- _Task details_:
Set out every line of text read from the items below as one numbered list, skipping any blank lines. Leave the pictures out of your answer.

- _Excerpted records_:
◆ ◆ ◆ ◆ ◆ ◆ ◆

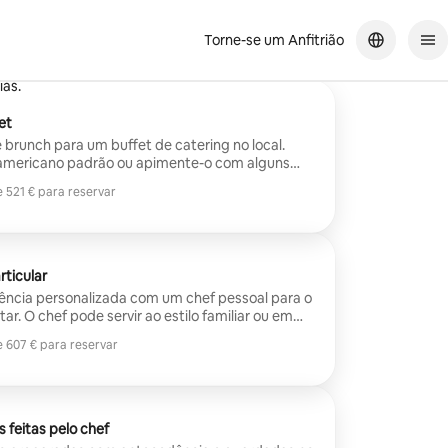
Torne-se um Anfitrião
h do fim de semana do Dia da Mãe! Estou ansioso por a usar
as.
et
e brunch para um buffet de catering no local.
americano padrão ou apimente-o com alguns
que latino.
 521 € para reservar
 521 € para reservar
rticular
riência personalizada com um chef pessoal para o
ar. O chef pode servir ao estilo familiar ou em
rute de um aperitivo, salada e uma opção de
 607 € para reservar
nhamentos. Qualquer cozinha à sua escolha. Os
 607 € para reservar
$, dependendo da seleção do menu e do
 feitas pelo chef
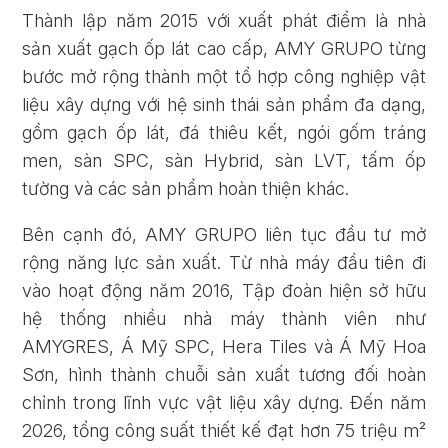
Thành lập năm 2015 với xuất phát điểm là nhà
sản xuất gạch ốp lát cao cấp, AMY GRUPO từng
bước mở rộng thành một tổ hợp công nghiệp vật
liệu xây dựng với hệ sinh thái sản phẩm đa dạng,
gồm gạch ốp lát, đá thiêu kết, ngói gốm tráng
men, sàn SPC, sàn Hybrid, sàn LVT, tấm ốp
tường và các sản phẩm hoàn thiện khác.
Bên cạnh đó, AMY GRUPO liên tục đầu tư mở
rộng năng lực sản xuất. Từ nhà máy đầu tiên đi
vào hoạt động năm 2016, Tập đoàn hiện sở hữu
hệ thống nhiều nhà máy thành viên như
AMYGRES, Á Mỹ SPC, Hera Tiles và Á Mỹ Hoa
Sơn, hình thành chuỗi sản xuất tương đối hoàn
chỉnh trong lĩnh vực vật liệu xây dựng. Đến năm
2026, tổng công suất thiết kế đạt hơn 75 triệu m²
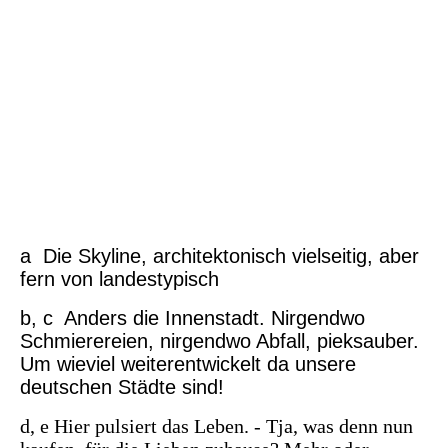
IMG_20251023_201311
a Die Skyline, architektonisch vielseitig, aber
fern von landestypisch
b, c Anders die Innenstadt. Nirgendwo
Schmierereien, nirgendwo Abfall, pieksauber.
Um wieviel weiterentwickelt da unsere
deutschen Städte sind!
d, e Hier pulsiert das Leben. - Tja, was denn nun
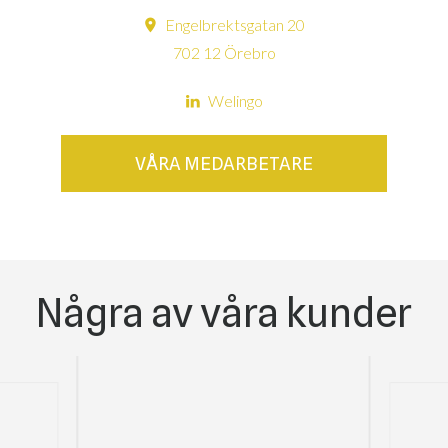
Engelbrektsgatan 20
702 12 Örebro
Welingo
VÅRA MEDARBETARE
Några av våra kunder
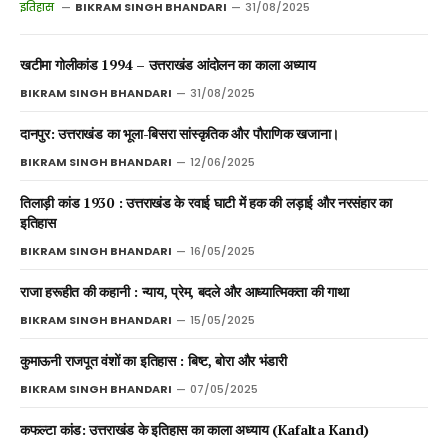
इतिहास
BIKRAM SINGH BHANDARI
31/08/2025
खटीमा गोलीकांड 1994 – उत्तराखंड आंदोलन का काला अध्याय
BIKRAM SINGH BHANDARI
31/08/2025
दानपुर: उत्तराखंड का भूला-बिसरा सांस्कृतिक और पौराणिक खजाना।
BIKRAM SINGH BHANDARI
12/06/2025
तिलाड़ी कांड 1930 : उत्तराखंड के रवाई घाटी में हक की लड़ाई और नरसंहार का
इतिहास
BIKRAM SINGH BHANDARI
16/05/2025
राजा हरूहीत की कहानी : न्याय, प्रेम, बदले और आध्यात्मिकता की गाथा
BIKRAM SINGH BHANDARI
15/05/2025
कुमाऊनी राजपूत वंशों का इतिहास : बिष्ट, बोरा और भंडारी
BIKRAM SINGH BHANDARI
07/05/2025
कफल्टा कांड: उत्तराखंड के इतिहास का काला अध्याय (Kafalta Kand)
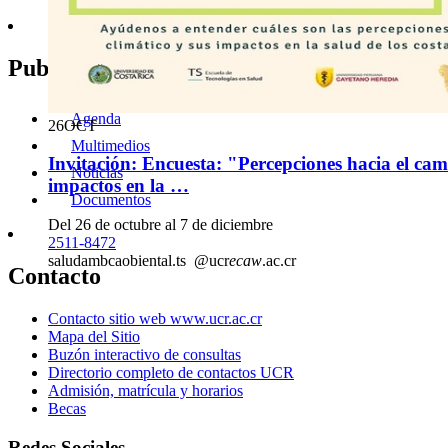
Canal de YouTube:
https://bit.ly/ebciyoutube
Del 26 al 29 de octubre
Publicaciones
2511-1919
edicic
ycpc
2020.cr
@gmail
blfs
.com
Agenda
26
OCT
Multimedios
Invitación: Encuesta: "Percepciones hacia el cam
Noticias
impactos en la …
Documentos
Del 26 de octubre al 7 de diciembre
2511-8472
saludamb
caob
iental.ts
@ucr
ecaw
.ac.cr
Contacto
Contacto sitio web www.ucr.ac.cr
Mapa del Sitio
Buzón interactivo de consultas
Directorio completo de contactos UCR
Admisión, matrícula y horarios
Becas
Redes Sociales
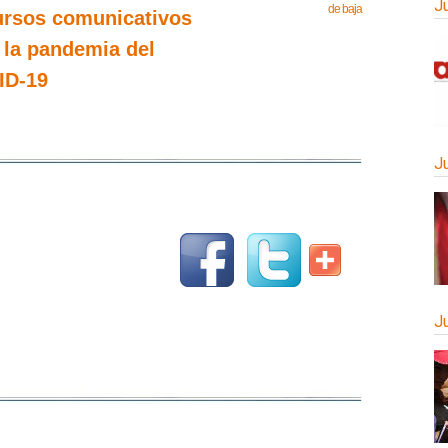
J
de baja
rsos comunicativos
 la pandemia del
ID-19
J
J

◆ ◆ ◆ ◆ ◆ ◆ ◆

- _Solution for this exercise_:
1. Torne-se um Anfitrião
2. h do fim de semana do Dia da Mãe! Estou ansioso por a usar
3. as.
4. et
5. e brunch para um buffet de catering no local.
6. americano padrão ou apimente-o com alguns
7. que latino.
8.  521 € para reservar
9.  521 € para reservar
10. rticular
11. riência personalizada com um chef pessoal para o
12. ar. O chef pode servir ao estilo familiar ou em
13. rute de um aperitivo, salada e uma opção de
14.  607 € para reservar
15. nhamentos. Qualquer cozinha à sua escolha. Os
16.  607 € para reservar
17. $, dependendo da seleção do menu e do
18.  feitas pelo chef
19. Thành lập năm 2015 với xuất phát điểm là nhà
20. sản xuất gạch ốp lát cao cấp, AMY GRUPO từng
21. bước mở rộng thành một tổ hợp công nghiệp vật
22. liệu xây dựng với hệ sinh thái sản phẩm đa dạng,
23. gồm gạch ốp lát, đá thiêu kết, ngói gốm tráng
24. men, sàn SPC, sàn Hybrid, sàn LVT, tấm ốp
25. tường và các sản phẩm hoàn thiện khác.
26. Bên cạnh đó, AMY GRUPO liên tục đầu tư mở
27. rộng năng lực sản xuất. Từ nhà máy đầu tiên đi
28. vào hoạt động năm 2016, Tập đoàn hiện sở hữu
29. hệ thống nhiều nhà máy thành viên như
30. AMYGRES, Á Mỹ SPC, Hera Tiles và Á Mỹ Hoa
31. Sơn, hình thành chuỗi sản xuất tương đối hoàn
32. chỉnh trong lĩnh vực vật liệu xây dựng. Đến năm
33. 2026, tổng công suất thiết kế đạt hơn 75 triệu m²
34. IMG_20251023_201311
35. a Die Skyline, architektonisch vielseitig, aber
36. fern von landestypisch
37. b, c Anders die Innenstadt. Nirgendwo
38. Schmierereien, nirgendwo Abfall, pieksauber.
39. Um wieviel weiterentwickelt da unsere
40. deutschen Städte sind!
41. d, e Hier pulsiert das Leben. - Tja, was denn nun
42. Engelbrektsgatan 20
43. 702 12 Örebro
44. Welingo
45. VÅRA MEDARBETARE
46. Några av våra kunder
47. इतिहास
48. BIKRAM SINGH BHANDARI
49. 31/08/2025
50. खटीमा गोलीकांड 1994 – उत्तराखंड आंदोलन का काला अध्याय
51. BIKRAM SINGH BHANDARI
52. 31/08/2025
53. दानपुर: उत्तराखंड का भूला-बिसरा सांस्कृतिक और पौराणिक खजाना।
54. BIKRAM SINGH BHANDARI
55. 12/06/2025
56. तिलाड़ी कांड 1930 : उत्तराखंड के रवाई घाटी में हक की लड़ाई और नरसंहार का
57. इतिहास
58. BIKRAM SINGH BHANDARI
59. 16/05/2025
60. राजा हरूहीत की कहानी : न्याय, प्रेम, बदले और आध्यात्मिकता की गाथा
61. BIKRAM SINGH BHANDARI
62. 15/05/2025
63. कुमाऊनी राजपूत वंशों का इतिहास : बिष्ट, बोरा और भंडारी
64. BIKRAM SINGH BHANDARI
65. 07/05/2025
66. कफल्टा कांड: उत्तराखंड के इतिहास का काला अध्याय (Kafalta Kand)
67. Canal de YouTube:
68. https://bit.ly/ebciyoutube
69. Del 26 al 29 de octubre
70. Publicaciones
71. 2511-1919
72. edicic
73. ycpc
74. 2020.cr
75. @gmail
76. blfs
77. .com
78. Agenda
79. 26
80. OCT
81. Multimedios
82. Invitación: Encuesta: "Percepciones hacia el cam
83. Noticias
84. impactos en la …
85. Documentos
86. Del 26 de octubre al 7 de diciembre
87. 2511-8472
88. saludamb
89. caob
90. iental.ts
91. @ucr
92. ecaw
93. .ac.cr
94. Contacto
95. Contacto sitio web www.ucr.ac.cr
96. Mapa del Sitio
97. Buzón interactivo de consultas
98. Directorio completo de contactos UCR
99. Admisión, matrícula y horarios
100. Becas
101. Redes Sociales
102. J
103. de baja
104. rsos comunicativos
105.  la pandemia del
106. ID-19
107. J
108. J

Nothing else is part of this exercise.